2010 culminated with another high honor, a second Grammy Award nomination for Comedy Album of the Year for Cho Dependent, her music album. Featuring collaborations with Fiona Apple, Tegan & Sara, Ben Lee and more, the album received critical acclaim, not only for the topics she tackled, but also for her musicianship.  

 

In 2011, Margaret released the live concert film of Cho Dependent, which debuted on Showtime. Shot at the Tabernacle in Atlanta, GA, the performance was characteristically no-holds-barred and a big success.

 

Margaret’s creative side moved full speed ahead with an Emmy nomination for Outstanding Guest Actress on 30 Rock, where she played Kim Jong II. 2015 brought Margaret back to the stand-up stage with PSYCHO. Called “wildly kinetic” by the New York Times, PSYCHO ended up being a sad prediction of our future. Said Cho at the time, “It’s about the insanity, the anger I feel about everything happening in the world, from police brutality to racism to the rising tide of violence against women.” 
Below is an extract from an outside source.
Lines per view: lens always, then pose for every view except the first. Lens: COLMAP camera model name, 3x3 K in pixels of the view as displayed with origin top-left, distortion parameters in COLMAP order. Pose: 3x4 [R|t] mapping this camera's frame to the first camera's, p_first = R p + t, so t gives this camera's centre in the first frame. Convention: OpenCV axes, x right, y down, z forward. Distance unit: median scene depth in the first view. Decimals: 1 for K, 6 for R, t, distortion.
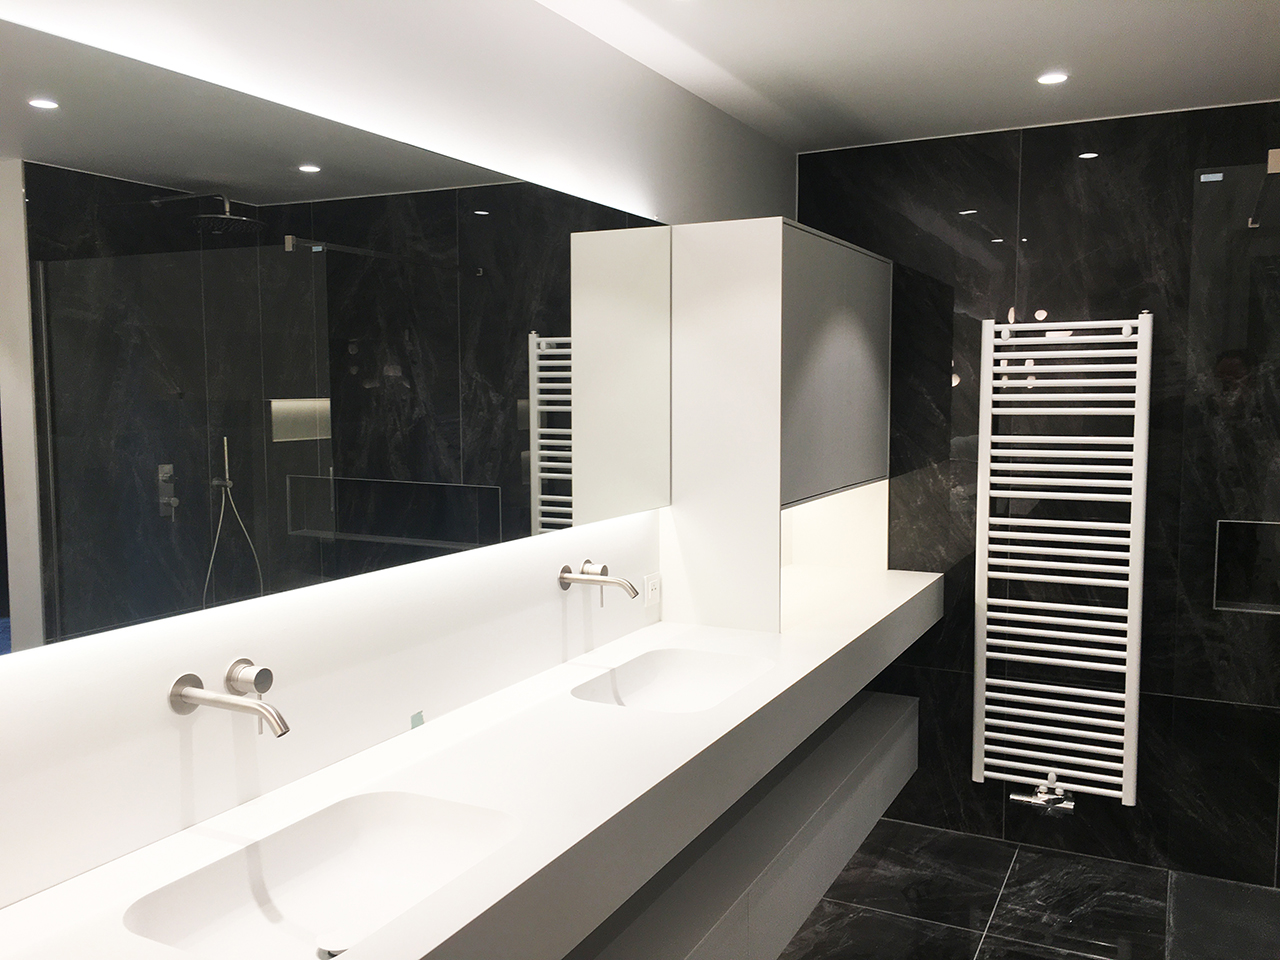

The five-time Grammy and Emmy nominee released her second studio album, American Myth, earning her another Grammy nomination for Comedy Album of the Year

Margaret is still playing clubs and venues, even if Covid shuttered it down in 2020. She knew that she’d have to reinvent some of the material when the pandemic made it possible to tour again, saying, “When we go back out, the show will take on everything that has happened while we were social distancing. It was a deep period of reflection where all comedians had to figure out how to live life without hearing laughter. It felt suffocating but also uplifting.”  

 

These past few years saw Margaret jump back in to acting roles. She kicked off 2019 as the Poodle on the first season of The Masked Singer, appeared in a 2019 episode of Law & Order: SVU and an episode of HBO’s critically acclaimed series High Maintenance. In 2020, Margaret appeared as “Auntie Ling” in Netflix’s first major animated film, Over the Moon, which was nominated for an Academy Award & Golden Globe Award. She also launched "The Margaret Cho,” a podcast where she would speak to both a notable and unknown personality within the same episode. 

 

Her 2022 television appearances included a guest starring roles on Season 2 of The Flight Attendant (HBO Max), Season 2 of Hacks (HBO Max) and two Netflix is a Joke comedy specials: Stand Out: An LGBTQ+ Celebration and Jane Fonda & Lily Tomlin: Ladies Night Live. She was honored to be included in ABC’s Together as One: Celebrating AANHPI Heritage – A Soul of a Nation Presentation, their first primetime program celebrating diversity and recognizing the accomplishments and contributions of the Asian American, Native Hawaiian and Pacific Islander community via  

 

In 2022, Margaret appeared as Erin, the ‘mother hen’ to young gay friends in the well-reviewed movie Fire Island (Hulu), which was inspired by Jane Austen’s “Pride & Prejudiced.” She recently joined the cast of Disney +’s Teen rom-com Prom Pact, expected for a June, 2023 release.

 

Margaret staunchly supports the causes that are important to her: anti-racism, anti-bullying, gay rights, all while fulfilling her successful creative side. She was the recipient of the Victory Fund’s Leadership Award, the first-ever Best Comedy Performance Award at the Asian Excellence Awards, the First Amendment Award from the ACLU of Southern California, and the Intrepid Award from theNational Organization for Women (NOW). Margaret has been honored by GLAAD, American Women in Radio and Television, the Lambda Legal Defense and Education Fund, the National Gay and Lesbian Task Force (NGLTF), the Asian American Legal Defense and Education Fund(AALDEF), PFLAG and LA Pride, who gave Margaret a Lifetime Achievement Award for leaving a lasting imprint on the LGBT community. 

 

As a comedian Margaret has been named one of Rolling Stone magazine's 50 Best Stand-Up Comics of All Time, one of Vogue magazine’s Top 9 Female Comedians of all time, while CNN chose her as one of the 50 People Who Changed American Comedy.  Thankfully, Margaret has more stories to tell, and her production company, Animal Family Productions, has multiple scripted shows in development for 2022 and beyond.